Standard therapy involves wide local excision of the lesion and needle tract, with radiation and possibly chemotherapy for high-risk or advanced disease. Other therapies currently under investigation include receptor tyrosine kinase inhibitors, epigenetic modulators, compounds that interfere with the DNA damage response, and immunotherapy [14].

Synovial sarcoma is very aggressive, and 50-70% of cases undergo metastasis [15]. The three most frequent sites of metastasis for synovial sarcoma are the lungs (80%), bone (9.9%) and liver (4.5%) [16]. Lymph node metastasis is rare in most sarcomas but has been reported in approximately 4.2% of synovial sarcomas [17]. Other sarcomas known to metastasize to lymph nodes include rhabdomyosarcoma, clear cell sarcoma, epithelioid sarcoma, and myxoid/round cell liposarcoma [17]. Late recurrences of synovial sarcoma can also occur.
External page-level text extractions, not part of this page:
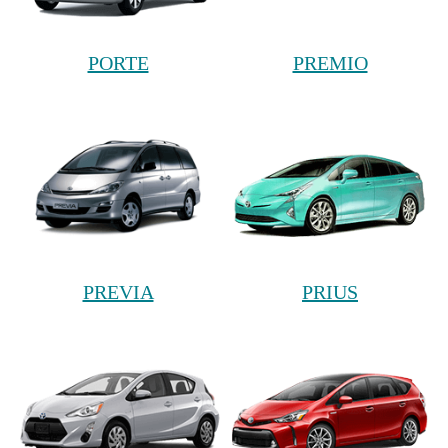
PORTE
PREMIO
PREVIA
PRIUS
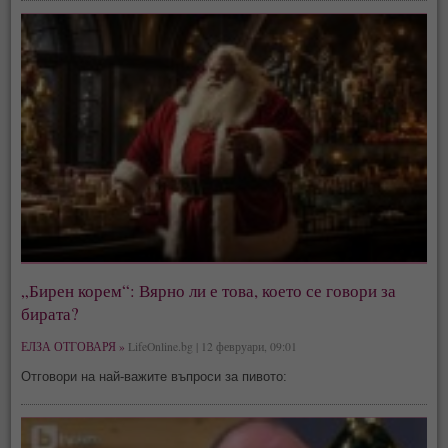
„Бирен корем“: Вярно ли е това, което се говори за
бирата?
ЕЛЗА ОТГОВАРЯ »
LifeOnline.bg | 12 февруари, 09:01
Отговори на най-важите въпроси за пивото:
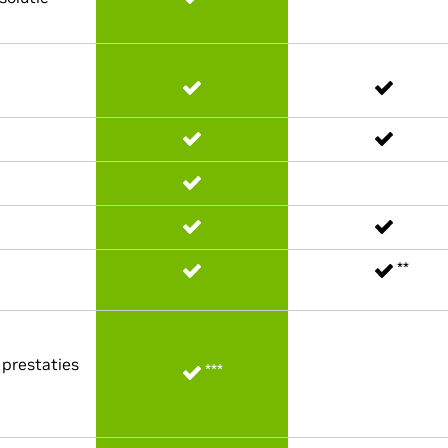
**
prestaties
***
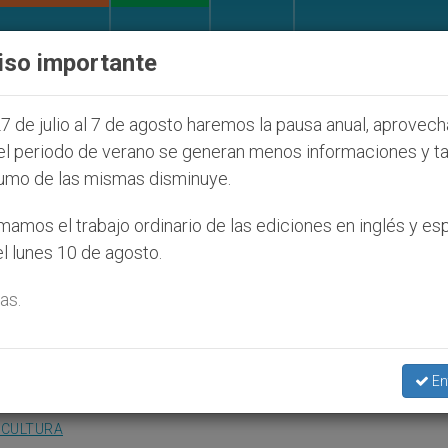
IGLESIA Y MUNDO
DOCUMENTOS
DONATIVOS
iso importante
udíos que afecta a cristianos (y no sólo) en Tierra S
7 de julio al 7 de agosto haremos la pausa anual, aprovec
el periodo de verano se generan menos informaciones y t
umo de las mismas disminuye.
 al aire libre al beato gita
amos el trabajo ordinario de las ediciones en inglés y es
l lunes 10 de agosto.
as.
antuario de la Virgen del Divino Amor
En
 CULTURA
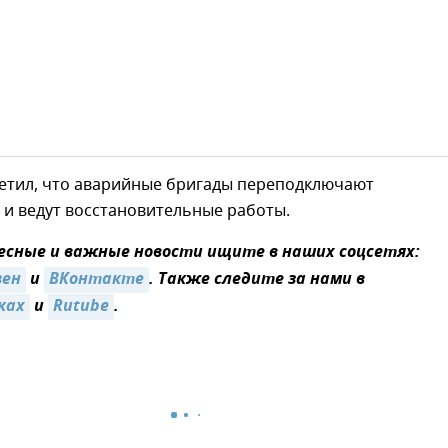
етил, что аварийные бригады переподключают
 и ведут восстановительные работы.
сные и важные новости ищите в наших соцсетях:
зен
и
ВКонтакте
. Также следите за нами в
ках
и
Rutube
.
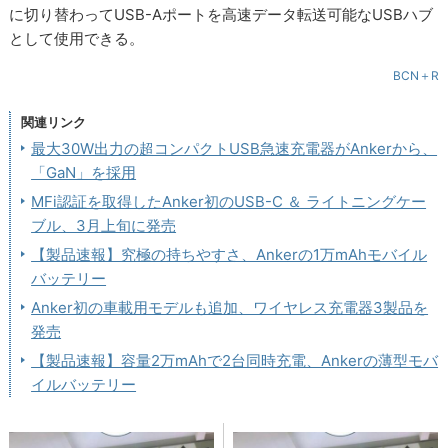
に切り替わってUSB-Aポートを高速データ転送可能なUSBハブ
として使用できる。
BCN＋R
関連リンク
最大30W出力の超コンパクトUSB急速充電器がAnkerから、
「GaN」を採用
MFi認証を取得したAnker初のUSB-C ＆ ライトニングケー
ブル、3月上旬に発売
【製品速報】究極の持ちやすさ、Ankerの1万mAhモバイル
バッテリー
Anker初の車載用モデルも追加、ワイヤレス充電器3製品を
発売
【製品速報】容量2万mAhで2台同時充電、Ankerの薄型モバ
イルバッテリー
Features associated with a better prognosis includes size <5 cm [18], <10 mitoses/10 HPFs, no necrosis or poorly differentiated component, location on extremities, and younger age [19]. Five-year survival is 83% for patients younger than 19 years, and 62% for older patients [12]. In addition, some studies have suggested that SSX1 fusions are associated with a higher risk of metastasis and a lower survival rate compared to fusions involving SSX2, though other studies have found no such associations [16].

In summary, synovial sarcoma is an uncommon sarcoma that classically involves the knee of young adults. It often displays a biphasic morphologic pattern, with keratin positivity in the epithelial component and diffuse TLE-1 staining. A predominantly epithelioid pattern is unusual and may create diagnostic pitfalls. Confirmatory FISH testing for characteristic rearrangements of SSX is a useful aid in diagnosing unusual synovial sarcoma patterns.